The activity $R$ of an unknown radioactive nuclide is measured at hourly intervals. The results found are tabulated as follows:

$t (h)$	$0$	$1$	$2$	$3$	$4$
$R (MBq)$	$100$	$35.36$	$12.51$	$4.42$	$1.56$

$(i)$ Plot the graph of $R$ versus $t$ and calculate the half-life from the graph.
$(ii)$ Plot the graph of $\ln \left( \frac{R}{R_0} \right)$ versus $t$ and obtain the value of the half-life from the graph.

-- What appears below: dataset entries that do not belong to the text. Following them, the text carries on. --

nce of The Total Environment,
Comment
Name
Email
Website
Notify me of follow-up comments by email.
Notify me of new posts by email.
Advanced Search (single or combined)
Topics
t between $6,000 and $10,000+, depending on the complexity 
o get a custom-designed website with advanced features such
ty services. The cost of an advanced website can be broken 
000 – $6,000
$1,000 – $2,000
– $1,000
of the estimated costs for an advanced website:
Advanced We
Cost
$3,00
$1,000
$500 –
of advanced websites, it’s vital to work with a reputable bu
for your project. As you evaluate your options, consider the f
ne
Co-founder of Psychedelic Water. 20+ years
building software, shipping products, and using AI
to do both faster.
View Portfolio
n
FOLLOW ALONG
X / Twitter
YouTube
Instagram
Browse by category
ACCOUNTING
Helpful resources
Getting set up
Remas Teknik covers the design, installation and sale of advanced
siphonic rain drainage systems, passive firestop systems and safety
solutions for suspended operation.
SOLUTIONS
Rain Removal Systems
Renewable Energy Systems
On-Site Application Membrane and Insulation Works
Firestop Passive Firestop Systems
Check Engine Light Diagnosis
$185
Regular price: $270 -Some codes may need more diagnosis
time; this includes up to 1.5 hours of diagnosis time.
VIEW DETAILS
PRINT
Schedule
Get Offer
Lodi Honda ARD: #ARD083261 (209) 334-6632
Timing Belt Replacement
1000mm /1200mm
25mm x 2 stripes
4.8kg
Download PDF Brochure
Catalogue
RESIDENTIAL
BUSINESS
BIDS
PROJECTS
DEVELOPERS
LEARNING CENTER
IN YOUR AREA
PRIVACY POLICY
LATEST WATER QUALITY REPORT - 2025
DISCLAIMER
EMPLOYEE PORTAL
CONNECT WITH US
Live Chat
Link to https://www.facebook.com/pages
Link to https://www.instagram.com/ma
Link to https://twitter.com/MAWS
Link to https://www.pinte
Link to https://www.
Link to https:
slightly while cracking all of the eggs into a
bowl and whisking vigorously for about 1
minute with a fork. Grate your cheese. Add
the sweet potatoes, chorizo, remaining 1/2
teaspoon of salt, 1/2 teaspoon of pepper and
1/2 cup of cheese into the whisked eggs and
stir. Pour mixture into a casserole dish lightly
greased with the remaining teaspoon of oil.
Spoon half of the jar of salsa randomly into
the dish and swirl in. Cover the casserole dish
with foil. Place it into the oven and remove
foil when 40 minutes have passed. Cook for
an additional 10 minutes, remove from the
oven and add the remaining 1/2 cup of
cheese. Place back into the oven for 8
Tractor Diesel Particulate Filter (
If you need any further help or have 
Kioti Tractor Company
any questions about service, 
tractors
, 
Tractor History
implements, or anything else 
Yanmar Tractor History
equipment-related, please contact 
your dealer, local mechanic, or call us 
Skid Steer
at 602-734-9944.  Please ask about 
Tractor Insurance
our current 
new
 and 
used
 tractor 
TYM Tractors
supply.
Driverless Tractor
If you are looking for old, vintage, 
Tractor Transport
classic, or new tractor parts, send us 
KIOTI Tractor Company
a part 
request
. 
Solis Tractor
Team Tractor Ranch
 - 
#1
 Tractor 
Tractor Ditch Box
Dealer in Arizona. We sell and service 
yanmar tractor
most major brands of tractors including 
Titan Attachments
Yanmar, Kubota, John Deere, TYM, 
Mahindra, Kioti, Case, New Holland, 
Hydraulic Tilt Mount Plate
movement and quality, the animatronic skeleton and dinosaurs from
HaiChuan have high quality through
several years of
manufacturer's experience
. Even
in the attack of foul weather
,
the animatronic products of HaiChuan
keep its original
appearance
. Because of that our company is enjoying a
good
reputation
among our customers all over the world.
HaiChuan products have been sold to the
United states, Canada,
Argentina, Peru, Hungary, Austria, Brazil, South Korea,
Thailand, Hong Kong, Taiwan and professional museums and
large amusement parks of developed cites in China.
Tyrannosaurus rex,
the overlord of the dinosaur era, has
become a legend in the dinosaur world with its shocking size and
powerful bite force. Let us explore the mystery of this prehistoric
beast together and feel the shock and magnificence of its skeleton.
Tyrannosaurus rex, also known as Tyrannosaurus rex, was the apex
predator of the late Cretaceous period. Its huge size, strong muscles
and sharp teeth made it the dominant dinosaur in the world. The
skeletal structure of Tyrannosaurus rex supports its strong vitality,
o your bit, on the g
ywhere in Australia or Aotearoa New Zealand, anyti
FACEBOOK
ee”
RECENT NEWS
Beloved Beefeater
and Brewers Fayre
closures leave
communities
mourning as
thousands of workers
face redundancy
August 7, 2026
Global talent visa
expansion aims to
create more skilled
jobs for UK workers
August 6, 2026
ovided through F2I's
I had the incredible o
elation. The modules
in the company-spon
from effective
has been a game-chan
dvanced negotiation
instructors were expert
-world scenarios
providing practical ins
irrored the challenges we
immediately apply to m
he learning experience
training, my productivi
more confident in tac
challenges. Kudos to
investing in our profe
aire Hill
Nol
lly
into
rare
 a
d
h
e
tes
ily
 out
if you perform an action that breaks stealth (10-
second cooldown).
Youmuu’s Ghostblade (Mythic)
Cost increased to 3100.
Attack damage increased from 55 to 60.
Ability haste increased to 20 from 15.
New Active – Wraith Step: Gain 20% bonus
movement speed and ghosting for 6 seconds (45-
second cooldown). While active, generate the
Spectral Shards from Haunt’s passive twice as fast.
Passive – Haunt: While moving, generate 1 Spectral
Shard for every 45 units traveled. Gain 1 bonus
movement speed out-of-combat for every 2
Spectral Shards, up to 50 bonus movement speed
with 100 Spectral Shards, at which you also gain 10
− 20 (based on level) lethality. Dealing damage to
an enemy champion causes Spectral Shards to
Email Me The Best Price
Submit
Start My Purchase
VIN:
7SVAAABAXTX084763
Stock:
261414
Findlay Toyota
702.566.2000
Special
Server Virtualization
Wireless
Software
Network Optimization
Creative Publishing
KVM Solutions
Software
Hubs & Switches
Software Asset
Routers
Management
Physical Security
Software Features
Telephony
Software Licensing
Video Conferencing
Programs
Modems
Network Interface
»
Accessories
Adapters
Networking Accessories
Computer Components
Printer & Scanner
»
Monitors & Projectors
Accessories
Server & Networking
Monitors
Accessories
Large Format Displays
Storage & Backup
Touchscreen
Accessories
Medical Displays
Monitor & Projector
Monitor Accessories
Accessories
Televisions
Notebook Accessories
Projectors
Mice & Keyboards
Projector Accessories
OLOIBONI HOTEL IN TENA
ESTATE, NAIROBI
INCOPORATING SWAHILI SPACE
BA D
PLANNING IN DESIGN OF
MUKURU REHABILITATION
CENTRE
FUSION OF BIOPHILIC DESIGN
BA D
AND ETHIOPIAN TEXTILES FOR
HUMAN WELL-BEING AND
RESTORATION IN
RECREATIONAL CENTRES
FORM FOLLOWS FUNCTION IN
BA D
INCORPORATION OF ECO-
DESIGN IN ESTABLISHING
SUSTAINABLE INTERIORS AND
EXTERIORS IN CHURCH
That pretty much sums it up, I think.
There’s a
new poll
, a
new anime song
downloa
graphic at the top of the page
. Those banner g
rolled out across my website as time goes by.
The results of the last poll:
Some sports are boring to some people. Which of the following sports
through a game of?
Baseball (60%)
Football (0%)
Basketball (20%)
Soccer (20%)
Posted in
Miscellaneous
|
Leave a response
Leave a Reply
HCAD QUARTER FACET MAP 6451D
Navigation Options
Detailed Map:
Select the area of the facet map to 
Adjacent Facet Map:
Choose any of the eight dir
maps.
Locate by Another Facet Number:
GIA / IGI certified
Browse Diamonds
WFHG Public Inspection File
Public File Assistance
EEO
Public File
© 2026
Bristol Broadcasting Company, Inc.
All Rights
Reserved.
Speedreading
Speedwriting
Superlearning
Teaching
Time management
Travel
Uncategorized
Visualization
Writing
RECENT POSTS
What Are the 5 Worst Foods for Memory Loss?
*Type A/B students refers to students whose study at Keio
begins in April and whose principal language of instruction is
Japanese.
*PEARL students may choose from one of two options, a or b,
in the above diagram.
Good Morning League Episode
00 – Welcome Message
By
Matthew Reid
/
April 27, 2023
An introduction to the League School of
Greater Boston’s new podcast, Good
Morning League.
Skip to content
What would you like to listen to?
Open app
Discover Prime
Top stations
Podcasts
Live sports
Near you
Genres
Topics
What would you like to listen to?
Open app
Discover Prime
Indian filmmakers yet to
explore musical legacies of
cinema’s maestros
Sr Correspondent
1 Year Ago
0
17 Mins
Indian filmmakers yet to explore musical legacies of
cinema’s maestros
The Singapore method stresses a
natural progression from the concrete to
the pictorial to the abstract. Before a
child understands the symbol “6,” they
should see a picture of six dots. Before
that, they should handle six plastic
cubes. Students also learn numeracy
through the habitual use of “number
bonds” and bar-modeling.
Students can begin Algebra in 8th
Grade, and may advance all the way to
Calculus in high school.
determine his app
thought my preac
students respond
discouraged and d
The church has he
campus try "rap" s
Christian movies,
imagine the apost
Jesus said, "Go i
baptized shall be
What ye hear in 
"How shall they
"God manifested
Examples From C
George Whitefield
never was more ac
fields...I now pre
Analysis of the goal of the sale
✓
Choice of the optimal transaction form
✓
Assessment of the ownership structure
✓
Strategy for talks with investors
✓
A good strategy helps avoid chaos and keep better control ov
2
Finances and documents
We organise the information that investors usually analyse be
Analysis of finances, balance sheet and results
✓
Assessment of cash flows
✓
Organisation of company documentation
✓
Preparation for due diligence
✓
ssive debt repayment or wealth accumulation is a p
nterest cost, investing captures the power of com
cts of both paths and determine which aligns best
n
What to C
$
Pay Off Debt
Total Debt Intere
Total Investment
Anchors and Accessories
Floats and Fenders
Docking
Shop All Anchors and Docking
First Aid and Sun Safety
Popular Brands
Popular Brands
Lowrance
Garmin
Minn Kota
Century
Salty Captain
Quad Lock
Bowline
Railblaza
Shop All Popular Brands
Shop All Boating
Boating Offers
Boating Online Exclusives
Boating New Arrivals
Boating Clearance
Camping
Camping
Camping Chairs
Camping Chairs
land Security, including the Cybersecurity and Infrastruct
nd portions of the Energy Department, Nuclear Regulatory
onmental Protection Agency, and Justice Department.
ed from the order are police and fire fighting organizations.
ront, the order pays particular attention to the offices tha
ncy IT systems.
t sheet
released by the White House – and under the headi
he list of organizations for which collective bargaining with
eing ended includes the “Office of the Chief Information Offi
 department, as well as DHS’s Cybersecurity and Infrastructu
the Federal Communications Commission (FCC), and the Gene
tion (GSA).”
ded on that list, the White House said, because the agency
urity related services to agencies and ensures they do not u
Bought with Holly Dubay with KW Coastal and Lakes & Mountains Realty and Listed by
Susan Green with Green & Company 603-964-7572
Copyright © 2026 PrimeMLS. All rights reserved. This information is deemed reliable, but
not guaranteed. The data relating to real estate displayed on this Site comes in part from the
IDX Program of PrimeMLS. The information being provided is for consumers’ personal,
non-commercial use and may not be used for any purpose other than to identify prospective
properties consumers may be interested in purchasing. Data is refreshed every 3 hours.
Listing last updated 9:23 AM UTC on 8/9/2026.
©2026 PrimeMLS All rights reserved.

(N/A) $(i)$ In the present case, the graph of $R$ versus $t$ is an exponential decay curve as shown in the figure.
At time $t = 0$, $R_0 = 100 \text{ MBq}$.
The half-life $\tau_{1/2}$ is the time at which the activity becomes half of its initial value, i.e., $R = \frac{R_0}{2} = 50 \text{ MBq}$.
From the graph, at $R = 50 \text{ MBq}$, the corresponding time is $t = 0.66 \text{ h}$.
Therefore, the half-life $\tau_{1/2} = 0.66 \text{ h} = 0.66 \times 60 \text{ min} = 39.6 \text{ min} \approx 40 \text{ min}$.
$(ii)$ According to the law of radioactive decay, $R = R_0 e^{-\lambda t}$.
Taking the natural logarithm on both sides:
$\ln \left( \frac{R}{R_0} \right) = -\lambda t$.
This is an equation of a straight line $y = mx + c$ where $y = \ln \left( \frac{R}{R_0} \right)$, $x = t$, slope $m = -\lambda$, and intercept $c = 0$.
The slope of this graph is $-\lambda$. By calculating the slope from the data points, we find $\lambda \approx 1.05 \text{ h}^{-1}$.
Using the relation $\tau_{1/2} = \frac{\ln 2}{\lambda} = \frac{0.693}{1.05} \approx 0.66 \text{ h}$.